Given that $f$ is a holomorphic function on the open unit disk where its real part is always positive ($\Re f(0) >0$), show that $|f^{'}(0)| \leq 2\Re (f(0))$.
My attempt: I used Cauchy's formula, the fact that the real part is positive and harmonic to obtain the following $$|f^{'}(0)| \leq 2 \Re f(0)+ 2\max_{|z|=1/2} \Im f(z)$$ However, I don't see a way to produce the desired sharper bound.

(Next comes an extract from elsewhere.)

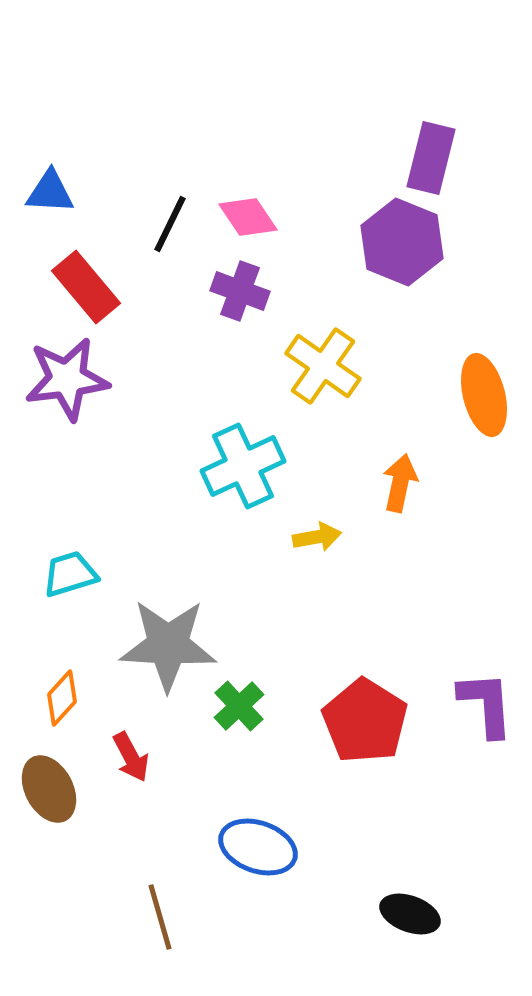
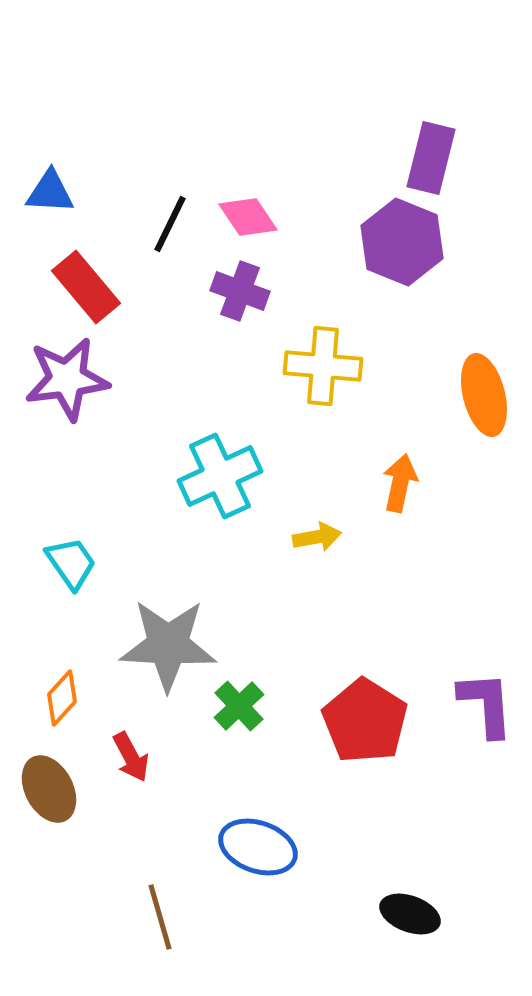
yellow cross: rotated 30 degrees counterclockwise
cyan cross: moved 23 px left, 10 px down
cyan trapezoid: moved 1 px right, 11 px up; rotated 72 degrees clockwise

Context: Studying for Quals #8 in http://www.math.tamu.edu/graduate/phd/quals/ncomplex/j16.pdf
Define $\phi (z) = \frac{z-f(0)}{z+\overline{f(0)}}$ which takes values from ${\Re z > 0}$ to the open unit disk. Now we consider the function $\phi (f(z))$ which takes values from the open unit disk to itself. Also, $\phi (f(0))=0$. So, we may apply Schwarz's Lemma to obtain that $$|(\phi ( f(0)))^{'}| \leq 1.$$ Following through with the calculation, we obtain $$|(\phi ( f(0)))^{'}| = \frac{f^{'}(0)(f(0)+\overline{f(0)})}{(f(0)+\overline{f(0)})^2} \leq 1.$$ Since, $f(0)+\overline{f(0)} = 2 \Re f(0)$, we obtain $$|f^{'}(0)| \leq 2 \Re f(0)$$ as desired.